As with other layout managers, a majority of the methods in SpringLayout are devoted to meeting the contract of the LayoutManager and LayoutManager2 interfaces. The methods that make this manager interesting, however, are the methods dealing with components' constraints.

The following method returns the entire set of constraints (the springs on all four edges) for the given component. We discuss the Constraints inner class in the next section.

public SpringLayout.Constraints getConstraints(Component c)

The following method returns a particular spring for the specified edge (edgeName) of the given component (c).

public Spring getConstraint(String edgeName, Component c)

These methods place a constraint (spring) between two edges. The first method is just a convenience method that uses pad to create a strut. e1 and c1 are associated with the dependent component, while e2 and c2 refer to the anchor.

public void putConstraint(String e1, Component c1, int pad, String e2, Component c2)
public void putConstraint(String e1, Component c1, Spring s, String e2, Component c2)

No method exists for setting all of the constraints at one time, but you can use the object returned by the getConstraints() method to manipulate all of the edges on a component.

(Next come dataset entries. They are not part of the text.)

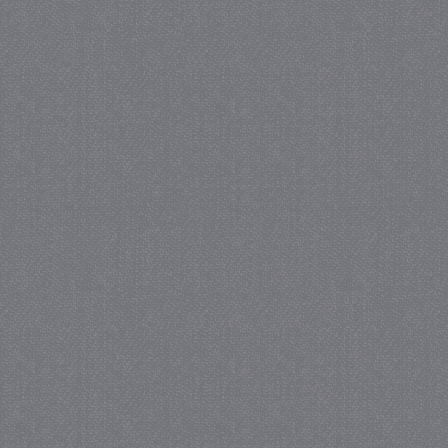
_gid
1 
Google LLC
.juf-milou.nl
crawlprotecttag
juf-milou.nl
1 
_ga
1 j
Google LLC
ma
.juf-milou.nl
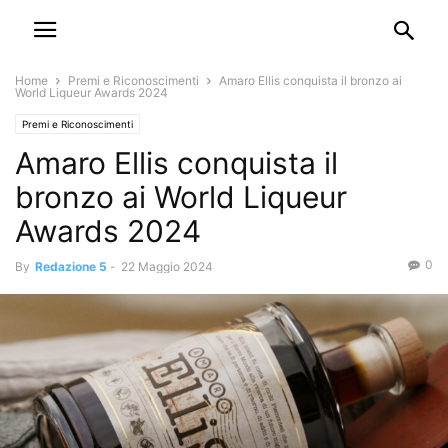
Home
Premi e Riconoscimenti
Amaro Ellis conquista il bronzo ai
World Liqueur Awards 2024
Premi e Riconoscimenti
Amaro Ellis conquista il
bronzo ai World Liqueur
Awards 2024
0
By
Redazione 5
-
22 Maggio 2024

Here's the source code for the example application shown in Figure 2. Notice the three primary means of positioning components in a SpringLayout. We add the North and South buttons to the container with prebuilt constraints. The East and West buttons are positioned by retrieving their existing constraints and setting up the bounding box for the component. For example, the North and East buttons are set up like this:

// Add north button
c.add(nb, new SpringLayout.Constraints(northX, offsetS, widthS, heightS));

// Add east button
c.add(eb);
sl.getConstraints(eb).setX(eastX);
sl.getConstraints(eb).setY(eastY);
sl.getConstraints(eb).setWidth(widthS);
sl.getConstraints(eb).setHeight(heightS);

As an example of the third mechanism for positioning components, the viewport for the graphics image is laid out using several putConstraint() calls:

c.add(viewport);

// The order here is important...need to have a valid width and height
// in place before binding the (x,y) location
sl.putConstraint(SpringLayout.SOUTH, viewport, Spring.minus(borderS), 
SpringLayout.SOUTH, c);

sl.putConstraint(SpringLayout.EAST, viewport, Spring.minus(borderS), 
SpringLayout.EAST, c);

sl.putConstraint(SpringLayout.NORTH, viewport, topBorder,
SpringLayout.NORTH, c);

sl.putConstraint(SpringLayout.WEST, viewport, leftBorder,
SpringLayout.WEST, c);

You might notice some funky springs in this example. We'll explain the centering spring and the sum() and minus() methods in the section on the Spring class itself.

The Constraints Inner Class

SpringLayout.Constraints embodies the spring constraints placed on a single component in a SpringLayout-managed container. It holds the bounding box for a component, but it uses Spring references rather than ints for the x, y, width, and height properties.

Properties

The Constraints inner class consists entirely of the properties shown in Table 2. With the exception of the constraint property, these properties mimic the Rectangle class often used to describe the bounds of components. The constraint property is indexed by edge name (a String). See Table 1, SpringLayout Constants, for a list of valid edge names and their respective relationships to the x , y , width, and height properties.

Table 2. SpringLayout.Constraints Properties.

Property Data Type get is set Default Value
constraint i Spring *   * null
height Spring *   * null
width Spring *   * null
x Spring *   * null
y Spring *   * null

i is indexed (by String values, see Table 1).

Constructors

There are several constructors for building a Constraints object. You might want to do this if you intend to build the constraints before adding the component to its container. (You can use the Container.add(Component, Object) method to accomplish this.)

public SpringLayout.Constraints()
public SpringLayout.Constraints(Spring x, Spring y)
public SpringLayout.Constraints(Spring x, Spring y, Spring width, Spring height)

These constructors all build Constraints objects. Any unspecified property is left as a null value. The first constructor creates a completely empty Constraints object, while the second one leaves the width and height properties null.